Excerto>
----

Moscovo impõe condições para levantar o bloqueio
As alegações do embaixador russo surgiram em resposta à condenação generalizada do seu país pelas responsabilidades numa previsível crise alimentar global. Do secretário-geral da ONU ao secretário de Estado norte-americano, vários protagonistas de alto nível responsabilizaram a Rússia por um bloqueio aos portos ucranianos que pode causar uma crise humanitária devastadora.
O representante de Moscovo não mostrou qualquer abertura aos pedidos para que o seu país levante o bloqueio no Mar Negro, não se mostrou disponível a negociar o carregamento de cereais, nem reconheceu o papel da Rússia na interrupção da exportação a partir da Ucrânia, que é um dos maiores fornecedores mundiais de trigo.
Apesar de Nebenzya ter jurado que é a Ucrânia que retém os cargueiros com cereais, o Ministério dos Negócios Estrangeiros da Rússia acabou por assumir o óbvio - que é Moscovo quem controla esses portos - ao emitir um comunicado colocando uma condição para acabar com o bloqueio: para isso, teriam de ser levantadas as sanções ocidentais à Rússia.
Alheio a estas contradições na narrativa russa, Nebenzya considerou que o aumento do custo dos cereais já vinha de antes da “operação militar espacial” da Rússia na Ucrânia, assim como os problemas nas cadeias de abastecimento alimentar, por causa da pandemia de covid-19. Também culpou o clima, as guerras comerciais, a especulação dos investidores ocidentais, e sobretudo o efeito das sanções contra a Rússia.

----

Lista de atividades>
1. Enumere tudo aquilo que Nebenzya "também culpou", segundo o excerto sobre o bloqueio no Mar Negro.
2. Cite do excerto sobre o bloqueio no Mar Negro o trecho que começa em "Apesar de Nebenzya" e termina em "ocidentais à Rússia.".
3. No excerto sobre o bloqueio no Mar Negro, que condição pôs o Ministério dos Negócios Estrangeiros da Rússia para acabar com o bloqueio?

Conteúdo transcrito das páginas>
----

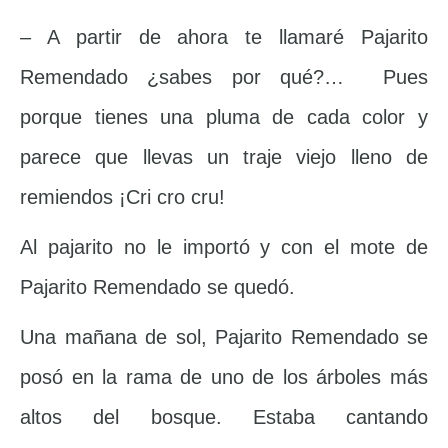
– A partir de ahora te llamaré Pajarito
Remendado ¿sabes por qué?… Pues
porque tienes una pluma de cada color y
parece que llevas un traje viejo lleno de
remiendos ¡Cri cro cru!
Al pajarito no le importó y con el mote de
Pajarito Remendado se quedó.
Una mañana de sol, Pajarito Remendado se
posó en la rama de uno de los árboles más
altos del bosque. Estaba cantando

----

Respostas escritas>
1.
- O clima
- As guerras comerciais
- A especulação dos investidores ocidentais
- O efeito das sanções contra a Rússia

2.
Apesar de Nebenzya ter jurado que é a Ucrânia que retém os cargueiros com cereais, o Ministério dos Negócios Estrangeiros da Rússia acabou por assumir o óbvio - que é Moscovo quem controla esses portos - ao emitir um comunicado colocando uma condição para acabar com o bloqueio: para isso, teriam de ser levantadas as sanções ocidentais à Rússia.

3. O levantamento das sanções ocidentais à Rússia.